[Stored data]
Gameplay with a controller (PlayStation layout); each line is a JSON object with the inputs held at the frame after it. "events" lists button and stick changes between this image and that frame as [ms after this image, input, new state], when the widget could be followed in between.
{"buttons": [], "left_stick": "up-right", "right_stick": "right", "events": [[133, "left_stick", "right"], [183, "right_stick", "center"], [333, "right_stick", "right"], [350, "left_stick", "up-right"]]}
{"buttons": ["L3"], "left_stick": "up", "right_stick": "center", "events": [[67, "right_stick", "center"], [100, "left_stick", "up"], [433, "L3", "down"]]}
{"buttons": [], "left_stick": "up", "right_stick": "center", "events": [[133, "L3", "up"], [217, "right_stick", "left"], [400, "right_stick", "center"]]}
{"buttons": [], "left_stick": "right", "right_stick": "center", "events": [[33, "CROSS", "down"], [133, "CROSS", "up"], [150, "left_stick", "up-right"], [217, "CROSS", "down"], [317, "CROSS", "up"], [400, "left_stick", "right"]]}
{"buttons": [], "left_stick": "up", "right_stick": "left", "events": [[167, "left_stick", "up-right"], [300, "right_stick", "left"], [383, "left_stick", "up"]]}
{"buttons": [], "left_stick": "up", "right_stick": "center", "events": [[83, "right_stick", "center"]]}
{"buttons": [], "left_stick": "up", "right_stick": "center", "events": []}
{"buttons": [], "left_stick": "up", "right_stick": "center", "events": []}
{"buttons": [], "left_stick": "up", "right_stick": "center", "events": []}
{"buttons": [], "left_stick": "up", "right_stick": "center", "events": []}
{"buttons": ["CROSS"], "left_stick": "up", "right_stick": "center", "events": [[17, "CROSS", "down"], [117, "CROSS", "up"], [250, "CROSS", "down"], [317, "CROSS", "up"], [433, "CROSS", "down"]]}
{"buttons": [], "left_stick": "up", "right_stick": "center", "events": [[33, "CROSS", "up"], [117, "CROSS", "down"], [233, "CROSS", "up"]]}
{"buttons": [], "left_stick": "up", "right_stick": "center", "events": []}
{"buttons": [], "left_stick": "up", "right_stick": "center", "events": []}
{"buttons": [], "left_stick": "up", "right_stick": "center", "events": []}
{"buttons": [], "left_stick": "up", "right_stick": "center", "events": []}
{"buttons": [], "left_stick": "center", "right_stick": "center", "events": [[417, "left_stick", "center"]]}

• [Task]
Extract every line above exactly as it stands.

• [Answer section]
Gameplay with a controller (PlayStation layout); each line is a JSON object with the inputs held at the frame after it. "events" lists button and stick changes between this image and that frame as [ms after this image, input, new state], when the widget could be followed in between.
{"buttons": [], "left_stick": "up-right", "right_stick": "right", "events": [[133, "left_stick", "right"], [183, "right_stick", "center"], [333, "right_stick", "right"], [350, "left_stick", "up-right"]]}
{"buttons": ["L3"], "left_stick": "up", "right_stick": "center", "events": [[67, "right_stick", "center"], [100, "left_stick", "up"], [433, "L3", "down"]]}
{"buttons": [], "left_stick": "up", "right_stick": "center", "events": [[133, "L3", "up"], [217, "right_stick", "left"], [400, "right_stick", "center"]]}
{"buttons": [], "left_stick": "right", "right_stick": "center", "events": [[33, "CROSS", "down"], [133, "CROSS", "up"], [150, "left_stick", "up-right"], [217, "CROSS", "down"], [317, "CROSS", "up"], [400, "left_stick", "right"]]}
{"buttons": [], "left_stick": "up", "right_stick": "left", "events": [[167, "left_stick", "up-right"], [300, "right_stick", "left"], [383, "left_stick", "up"]]}
{"buttons": [], "left_stick": "up", "right_stick": "center", "events": [[83, "right_stick", "center"]]}
{"buttons": [], "left_stick": "up", "right_stick": "center", "events": []}
{"buttons": [], "left_stick": "up", "right_stick": "center", "events": []}
{"buttons": [], "left_stick": "up", "right_stick": "center", "events": []}
{"buttons": [], "left_stick": "up", "right_stick": "center", "events": []}
{"buttons": ["CROSS"], "left_stick": "up", "right_stick": "center", "events": [[17, "CROSS", "down"], [117, "CROSS", "up"], [250, "CROSS", "down"], [317, "CROSS", "up"], [433, "CROSS", "down"]]}
{"buttons": [], "left_stick": "up", "right_stick": "center", "events": [[33, "CROSS", "up"], [117, "CROSS", "down"], [233, "CROSS", "up"]]}
{"buttons": [], "left_stick": "up", "right_stick": "center", "events": []}
{"buttons": [], "left_stick": "up", "right_stick": "center", "events": []}
{"buttons": [], "left_stick": "up", "right_stick": "center", "events": []}
{"buttons": [], "left_stick": "up", "right_stick": "center", "events": []}
{"buttons": [], "left_stick": "center", "right_stick": "center", "events": [[417, "left_stick", "center"]]}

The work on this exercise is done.